Reproductive technology is influenced too, eg. married couples on IVF who will use multiple embryo implant despite the danger it will lead to twins or triplets and their poor health outcomes.

I suppose it is all part of the overkill of the idea of rights that modern Western society has suffered for a while now.

hc said...

Slim, I think the point is to be realistic (and hence a bit pessimistic) rather than to see only the worst. The argument is the simple one that life is no fairytale.

Steve, The high divorce rate I agree is partly a consequence of not taking a balanced view. Unless marriage is a bed of roses it is a failure.

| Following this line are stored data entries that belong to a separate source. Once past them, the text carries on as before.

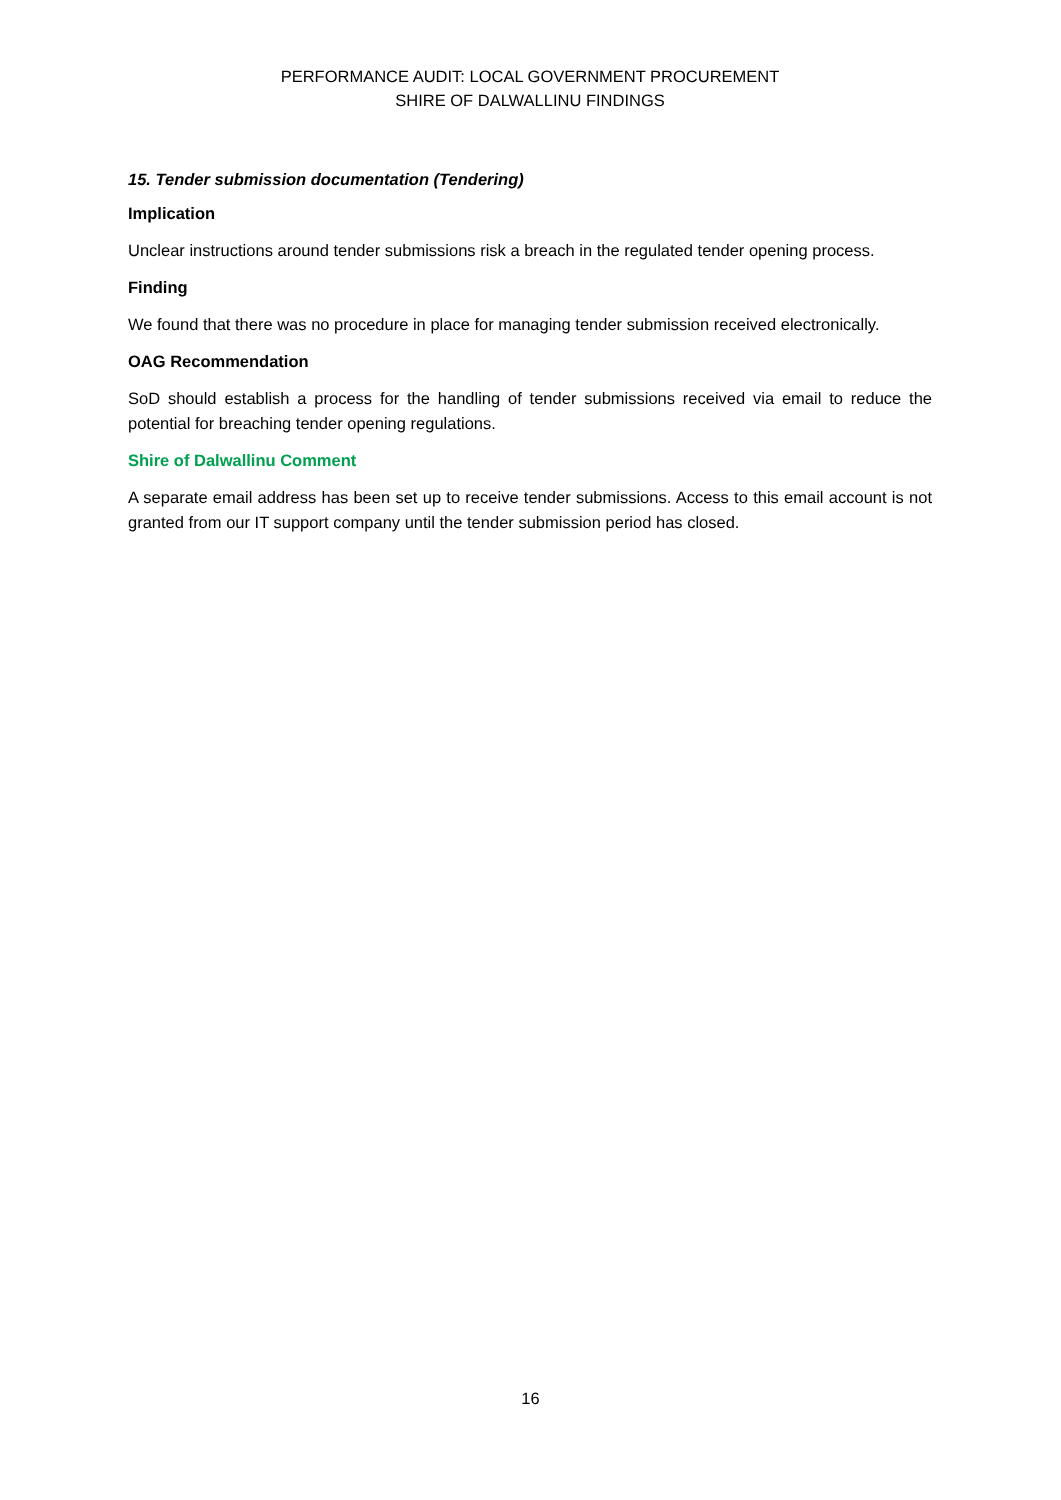PERFORMANCE AUDIT: LOCAL GOVERNMENT PROCUREMENT
SHIRE OF DALWALLINU FINDINGS
15. Tender submission documentation (Tendering)
Implication
Unclear instructions around tender submissions risk a breach in the regulated tender opening process.
Finding
We found that there was no procedure in place for managing tender submission received electronically.
OAG Recommendation
SoD should establish a process for the handling of tender submissions received via email to reduce the potential for breaching tender opening regulations.
Shire of Dalwallinu Comment
A separate email address has been set up to receive tender submissions. Access to this email account is not granted from our IT support company until the tender submission period has closed.
16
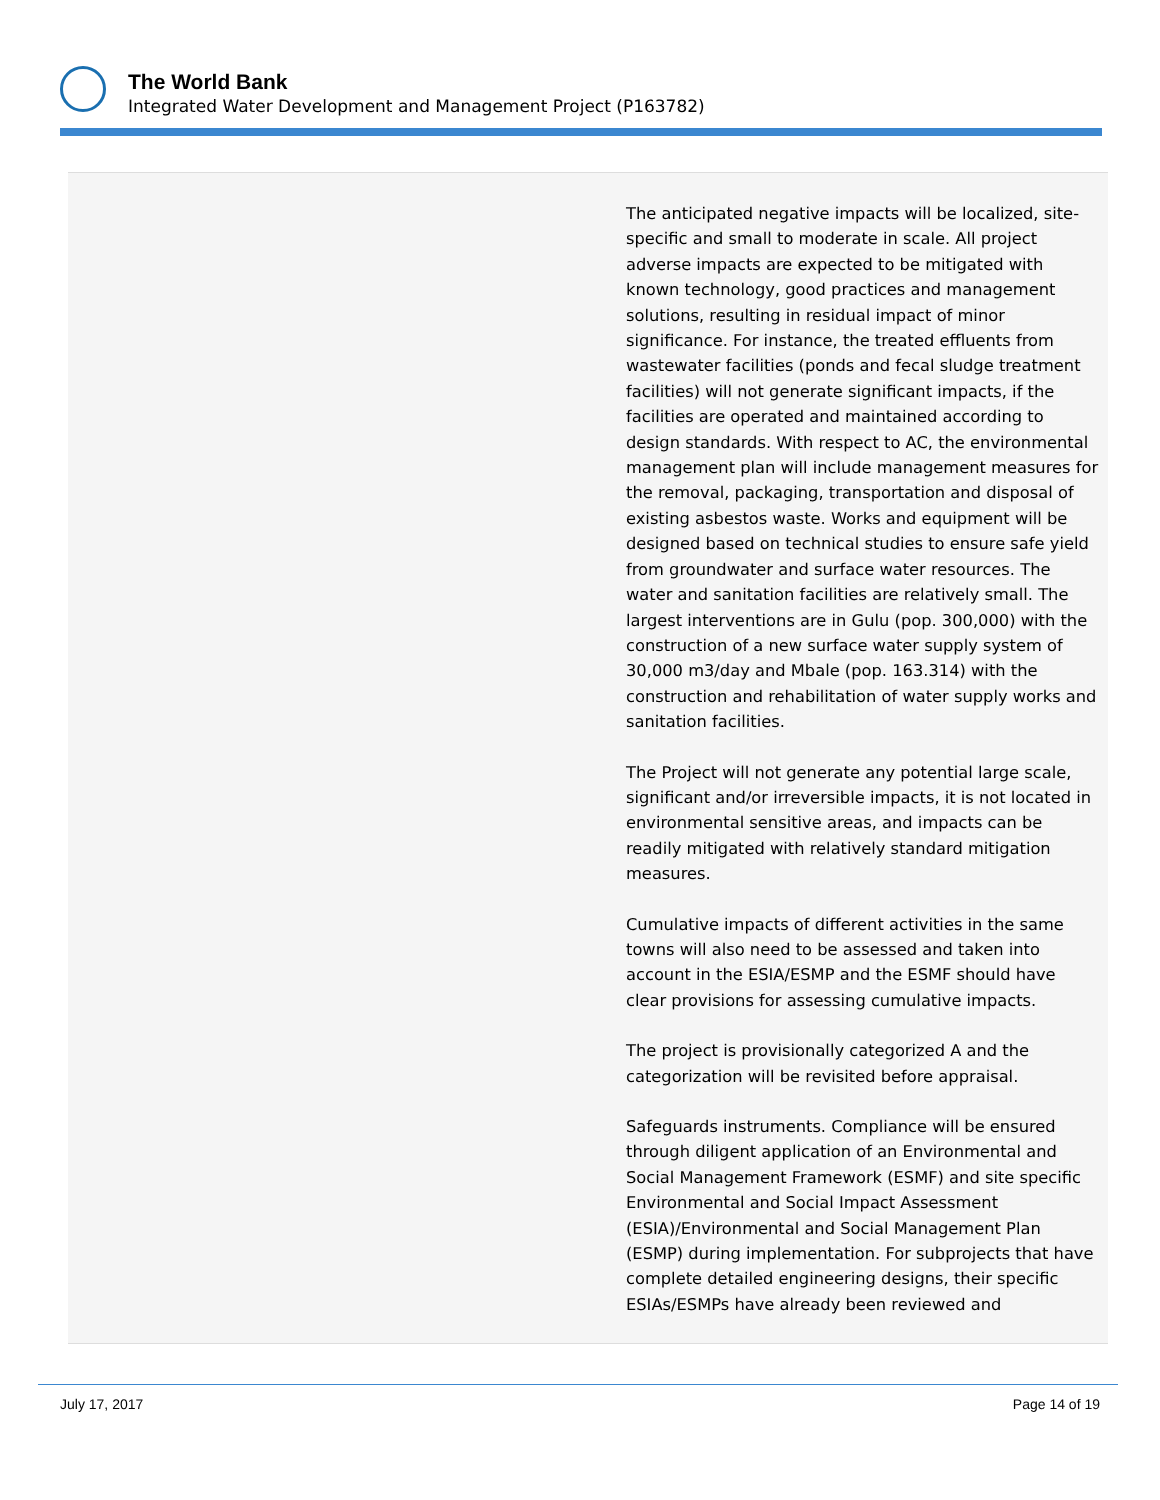The World Bank
Integrated Water Development and Management Project (P163782)
| | The anticipated negative impacts will be localized, site-specific and small to moderate in scale. All project adverse impacts are expected to be mitigated with known technology, good practices and management solutions, resulting in residual impact of minor significance. For instance, the treated effluents from wastewater facilities (ponds and fecal sludge treatment facilities) will not generate significant impacts, if the facilities are operated and maintained according to design standards. With respect to AC, the environmental management plan will include management measures for the removal, packaging, transportation and disposal of existing asbestos waste. Works and equipment will be designed based on technical studies to ensure safe yield from groundwater and surface water resources. The water and sanitation facilities are relatively small. The largest interventions are in Gulu (pop. 300,000) with the construction of a new surface water supply system of 30,000 m3/day and Mbale (pop. 163.314) with the construction and rehabilitation of water supply works and sanitation facilities. The Project will not generate any potential large scale, significant and/or irreversible impacts, it is not located in environmental sensitive areas, and impacts can be readily mitigated with relatively standard mitigation measures. Cumulative impacts of different activities in the same towns will also need to be assessed and taken into account in the ESIA/ESMP and the ESMF should have clear provisions for assessing cumulative impacts. The project is provisionally categorized A and the categorization will be revisited before appraisal. Safeguards instruments. Compliance will be ensured through diligent application of an Environmental and Social Management Framework (ESMF) and site specific Environmental and Social Impact Assessment (ESIA)/Environmental and Social Management Plan (ESMP) during implementation. For subprojects that have complete detailed engineering designs, their specific ESIAs/ESMPs have already been reviewed and |
July 17, 2017 Page 14 of 19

I think strident, foolish attitudes fostered by the women's movement are also partly to blame for the higher divorce rate and also because, with increasing numbers of women in the workforce and with smaller family sizes, women are less economically depedent on men.

pommygranate said...


interesting concept!

i do think that one of the reasons the Gen Yers are so drugged up on anti-depressants is that their parents and teachers have pumped up their expectations so much throughout their school years, that when they finally hit the job market and realise that they cannot play football for England or earn $1mm a year at age 24, they are majorly deflated.

However, 'aim low' is unlikely to catch on in today's 'Just go for it girl' culture.